• [PROVIDED TEXT]:
# Transcriptomic analysis for the gamma-ray-induced sweetpotato mutants with altered stem growth pattern

**Authors:** Hyeong-Un Lee, Sangrea Shim, Mi Nam Chung, Taeyoung Lee, Won Park, Tae Hwa Kim, Kyo Hwui Lee, Koan Sik Woo, Sang-Sik Nam, Moon Young Kim, Suk-Ha Lee

PMC · DOI: 10.3389/fgene.2024.1419399 · Frontiers in Genetics · 2024-07-31

## TL;DR

This study explores how gamma radiation affects sweetpotato stem growth by analyzing gene expression changes in mutants.

## Contribution

The study identifies novel gene expression patterns in gamma-induced sweetpotato mutants related to stem development.

## Key findings

- Gamma-induced mutants showed 8,931 upregulated and 6,901 downregulated genes compared to wild-type sweetpotato.
- Upregulated genes included SAUR and PIF4, which are linked to auxin-dependent stem growth regulation.
- The study highlights the role of auxin, gibberellin, and ethylene signaling pathways in stem elongation in sweetpotato mutants.

• [DATA EXCERPTS]:
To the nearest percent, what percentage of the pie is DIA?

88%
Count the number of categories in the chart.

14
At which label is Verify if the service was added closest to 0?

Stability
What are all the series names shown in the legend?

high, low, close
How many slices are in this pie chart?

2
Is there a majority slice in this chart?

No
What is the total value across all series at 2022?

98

• [EXERCISE INSTRUCTIONS]:
(A) Answer these from the sweetpotato mutant summary:
(i) Which journal published the study?
(ii) How many genes were downregulated in the gamma-induced mutants compared to wild-type sweetpotato?
(iii) Which two upregulated genes are named as linked to auxin-dependent stem growth regulation?
(B) Write out the sweetpotato mutant summary from "This study explores" to "to stem development.".

• [ANSWERS PROVIDED]:
(A)
(i) Frontiers in Genetics
(ii) 6,901
(iii) SAUR and PIF4

(B)
This study explores how gamma radiation affects sweetpotato stem growth by analyzing gene expression changes in mutants.

## Contribution

The study identifies novel gene expression patterns in gamma-induced sweetpotato mutants related to stem development.